Pauvre Marthe ! Pauvre Lysette ! L’été précédent, elles attendaient aussi, mais impatientes et joyeuses, un train qui tardait à venir. C’était à Bruxelles, au temps des vacances. Elles allaient partir pour les lacs bleus de la Suisse ; la gare semblait en fête, et chacun se hâtait vers le bonheur.

En ce temps-là, bien qu’il vécût dans le confort matériel, Philippe n’était pas heureux. Une mélancolie le suivait, indéfinissable, mais qui sans doute était la rançon d’une existence où rien de grand ne comblait ses désirs. Ce passé, dont il regrettait la douceur, laissait en lui beaucoup d’amertume, et ce n’était qu’en raison des inquiétudes présentes qu’il eût aimé le revivre.
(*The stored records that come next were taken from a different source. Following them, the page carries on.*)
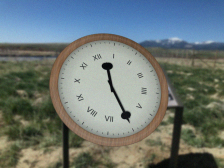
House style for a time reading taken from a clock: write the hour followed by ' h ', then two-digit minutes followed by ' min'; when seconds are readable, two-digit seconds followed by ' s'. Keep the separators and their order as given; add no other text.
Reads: 12 h 30 min
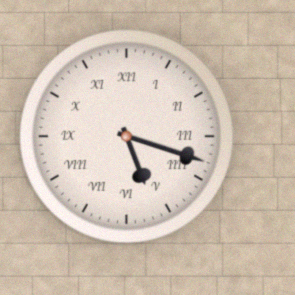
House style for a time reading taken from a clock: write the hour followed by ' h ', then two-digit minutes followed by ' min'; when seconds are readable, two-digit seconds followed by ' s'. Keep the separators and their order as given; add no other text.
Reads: 5 h 18 min
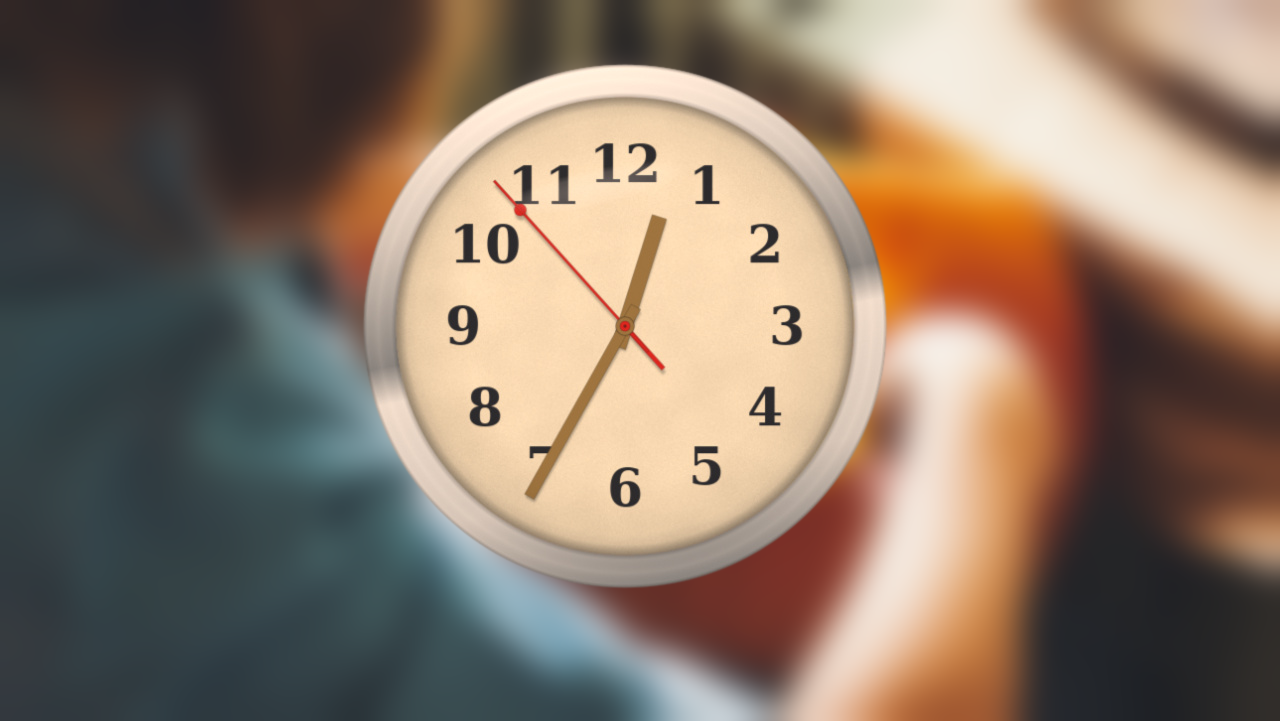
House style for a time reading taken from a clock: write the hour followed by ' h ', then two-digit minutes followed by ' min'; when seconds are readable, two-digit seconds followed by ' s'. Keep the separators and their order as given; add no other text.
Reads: 12 h 34 min 53 s
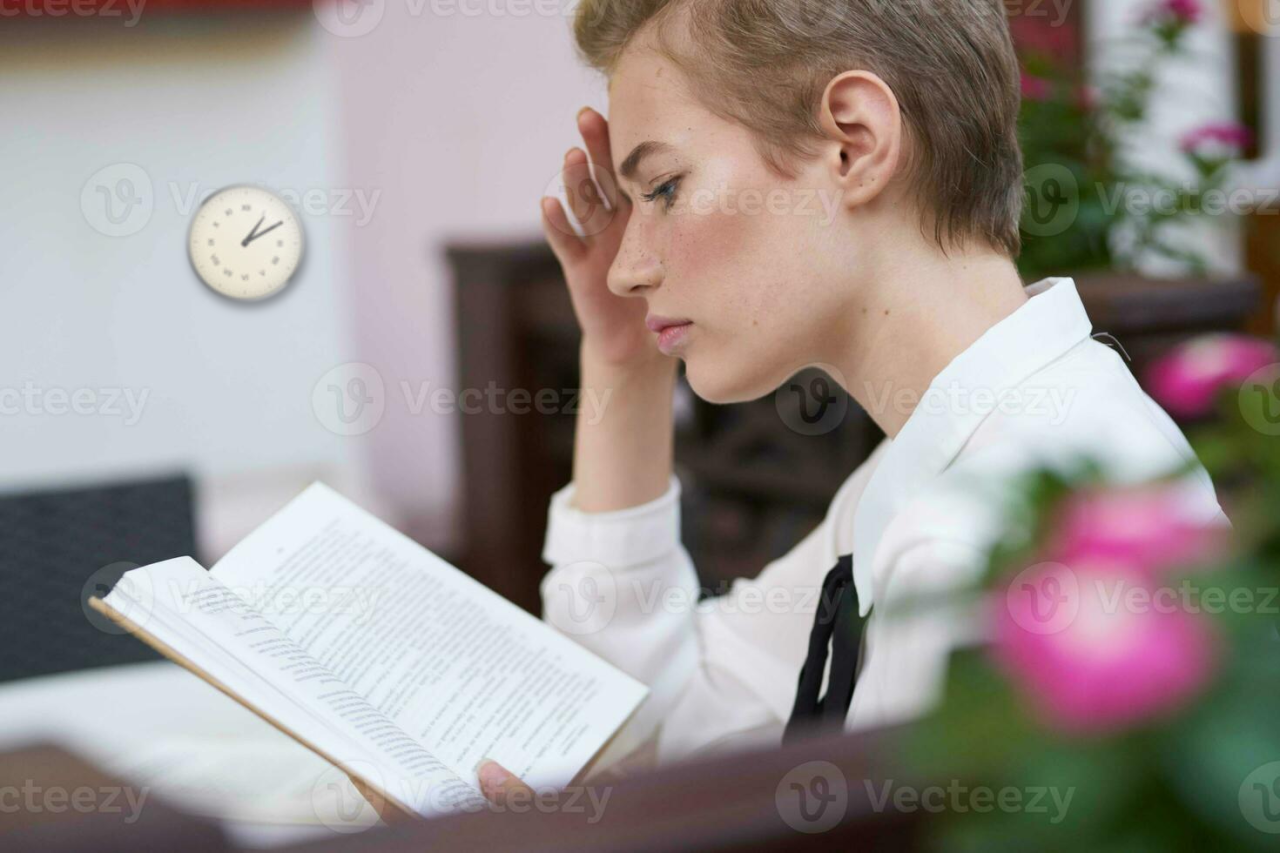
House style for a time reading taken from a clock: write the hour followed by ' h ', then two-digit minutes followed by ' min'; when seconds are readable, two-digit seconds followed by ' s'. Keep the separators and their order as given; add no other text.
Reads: 1 h 10 min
À dire vrai, il s’était ennuyé dans le bonheur, parce que ce bonheur ne dépassait point les murs de son jardin.

À présent, malgré sa déchéance, il ne perdait pas courage. Quelque chose de nouveau relevait son espoir : le sentiment consolateur de l’humaine solidarité. Ce sentiment, jusqu’alors théorique, il le voyait naître autour de lui, devenir une réalité. Il voyait que le sort des Belges émouvait la conscience universelle, qu’une grande injustice avait été commise et que le monde entier en condamnait les auteurs.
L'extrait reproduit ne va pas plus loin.